3.  God’s plan wasn’t over.  One year and one day after my tumor was found, a grapefruit size lung tumor was found in my dad.  Stage 3A lung cancer.  Surgery was not an option and his life expectancy was 15 months.  Chemo and radiation took its toll on my dad, but he said he watched my strength and now it was his turn to be strong.  My dad, my strength, my hero….was getting strength from ME!!  When he had to have an MRI, I was able to explain it to him.  When he was getting radiation, I could tell him all about that too.  Pain??  Take a few percocets dad…they are great!!!  All of those years where my dad was my strength, it was my turn to be his.  I would have never been able to be as strong for him if it wasn’t for what I went through.  My God prepared me.  He was working His plan and it was all working out.  My dad’s tumor shrunk, surgery was performed and now he is cancer free.  You see, “And we know that God causes all things to work together for good to those who love God, to those who are called according to His purpose.” Romans 8:28

4.  I am a survivor and I am strong.  Holy crap am I strong!!  I have always viewed myself as such a weak person, but now I know that I am stronger than I ever knew.  When I read posts in my "Meningioma Momma's" group, I realize that I am so lucky to be as healthy as I am now.  So many other survivors have not been as lucky as me.....memory loss, motor skills damage, vision loss.....long term disabling effects.  Some, are even no longer with us.  Yes, I have pain every day and headaches every day and I forget everything.....but that's it!  I did this!!  I didn't let this tumor win.  I kicked its bootie!!  Why....because Philippians 4:13 tells me that "I can do all things through him who strengthens me." 
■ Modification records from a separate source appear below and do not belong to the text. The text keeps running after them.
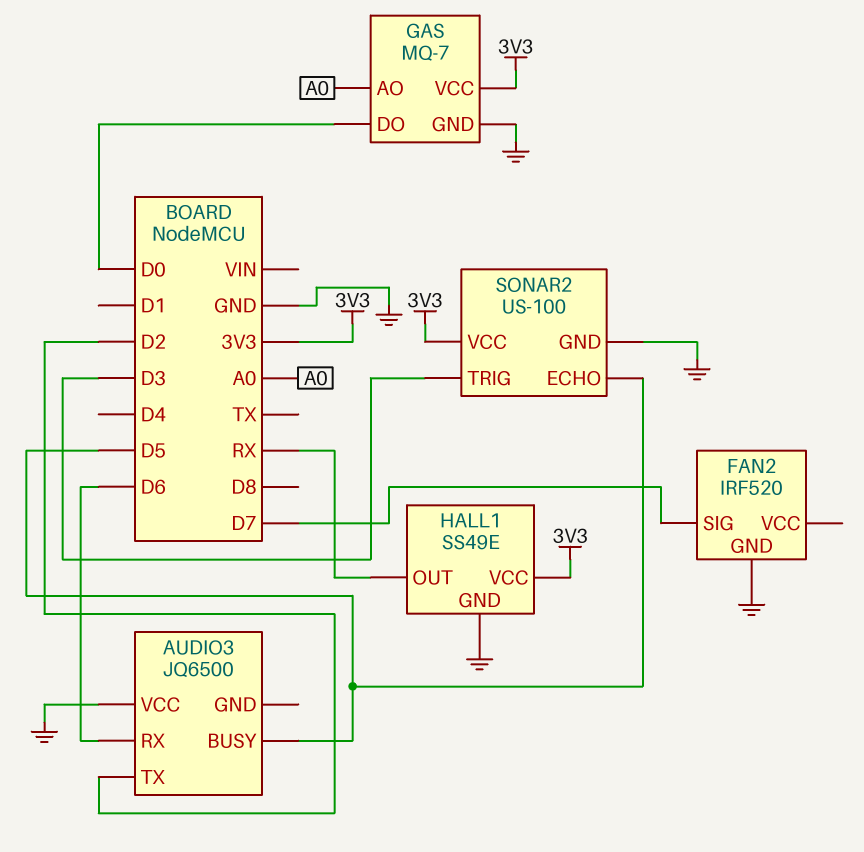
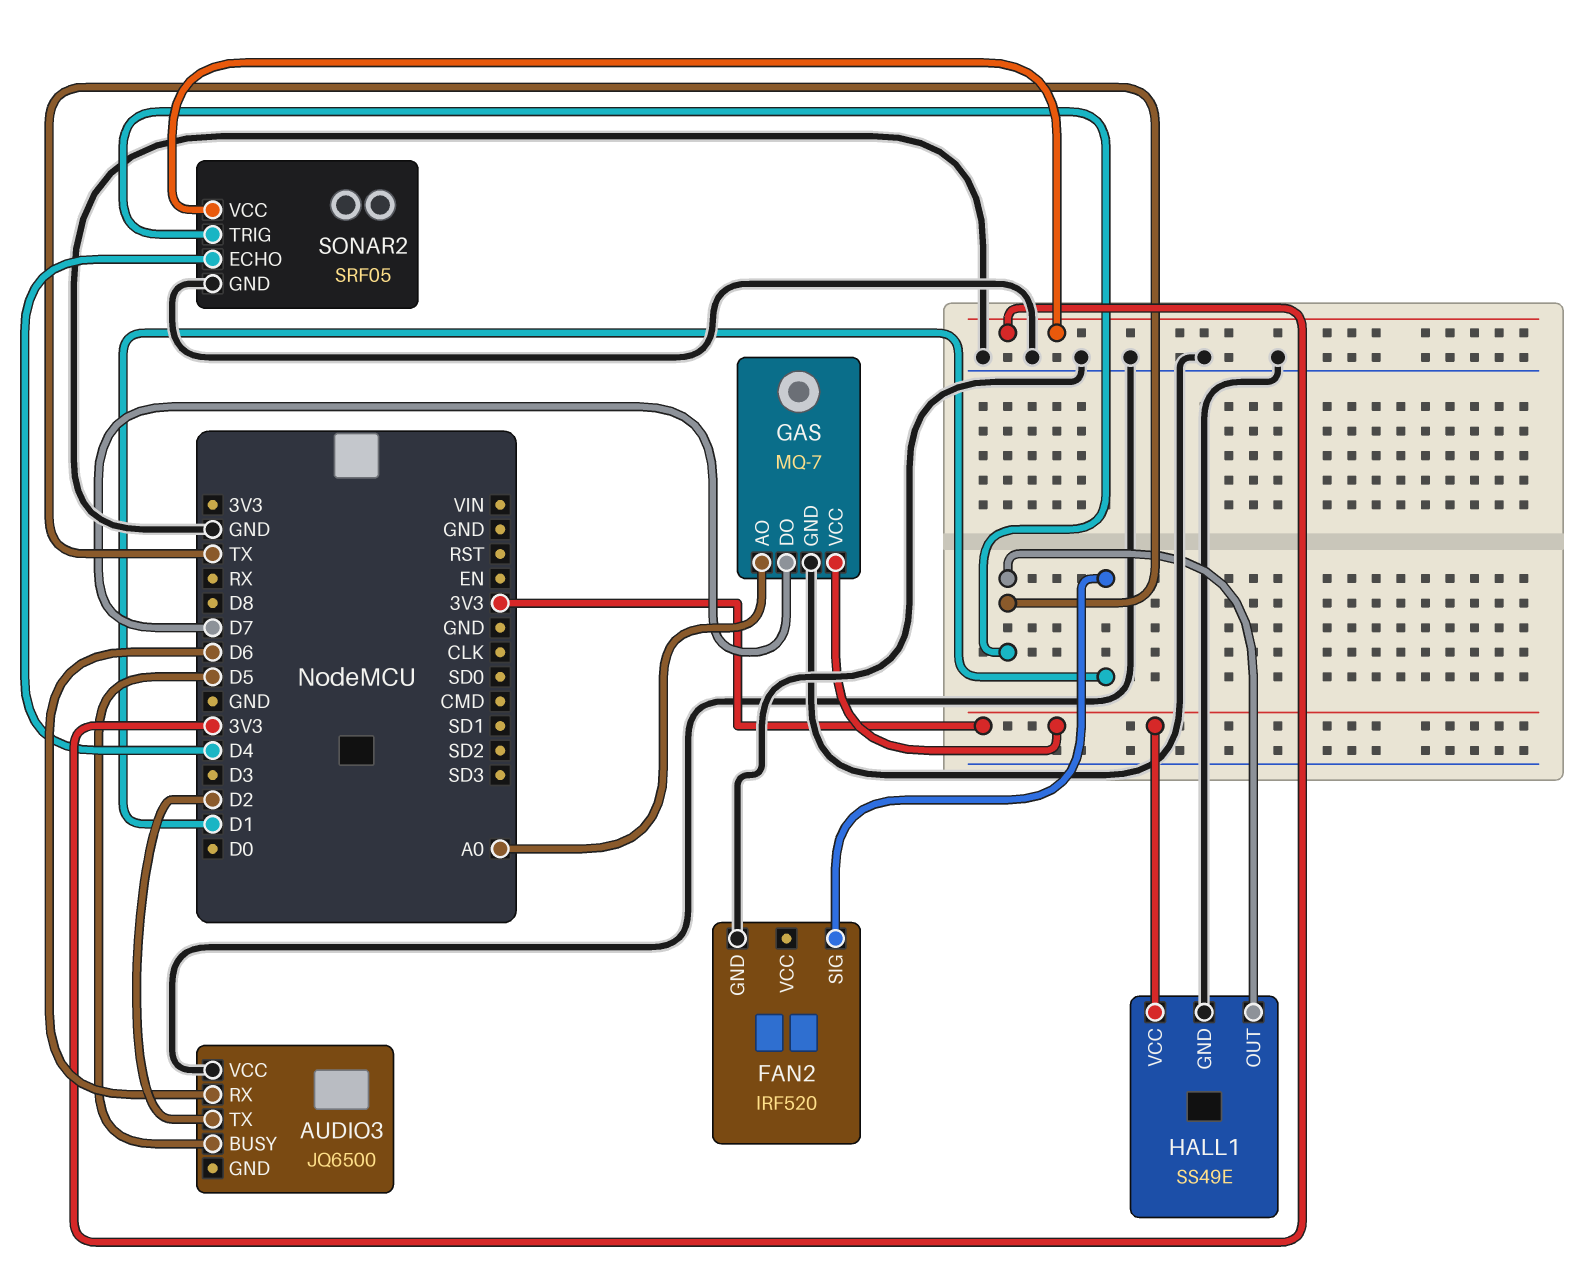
FAN2 pin SIG: D7 -> D1
GAS pin DO: D0 -> D7
HALL1 pin OUT: RX -> TX
SONAR2: US-100 -> SRF05
SONAR2 pin ECHO: D5 -> D4
SONAR2 pin TRIG: D3 -> TX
As August 2nd approaches, I have so many emotions.  But the one that stands out the most for me is I AM BLESSED.  This tumor was God’s mercy in disguise.  So much more good has come from this than I could have ever imagined.  Yes, I will never be the same again, but to me….that is a blessing.  The song below says it best.
Laura Story
Blessings
We pray for blessings
We pray for peace
Comfort for family, protection while we sleep
We pray for healing, for prosperity
We pray for Your mighty hand to ease our suffering
All the while, You hear each spoken need
Yet love us way too much to give us lesser things

Cause what if Your blessings come through raindrops
What if Your healing comes through tears
What if a thousand sleepless nights
Are what it takes to know You're near
What if trials of this life are Your mercies in disguise

We pray for wisdom
Your voice to hear
And we cry in anger when we cannot feel You near
We doubt Your goodness, we doubt Your love
As if every promise from Your Word is not enough
All the while, You hear each desperate plea
And long that we'd have faith to believe

Cause what if Your blessings come through raindrops
What if Your healing comes through tears
What if a thousand sleepless nights
Are what it takes to know You're near
And what if trials of this life are Your mercies in disguise

When friends betray us
When darkness seems to win
We know the pain reminds this heart
That this is not, this is not our home

Cause what if Your blessings come through raindrops
What if Your healing comes through tears
And what if a thousand sleepless nights
Are what it takes to know You're near
What if my greatest disappointments
Or the aching of this life
Is the revealing of a greater thirst this world can't satisfy
And what if trials of this life
The rain, the storms, the hardest nights
Are Your mercies in disguise

My next scan is in December.  Until then, I will trust that my God is in control.  He has this in His hands and I wouldn't have it any other way!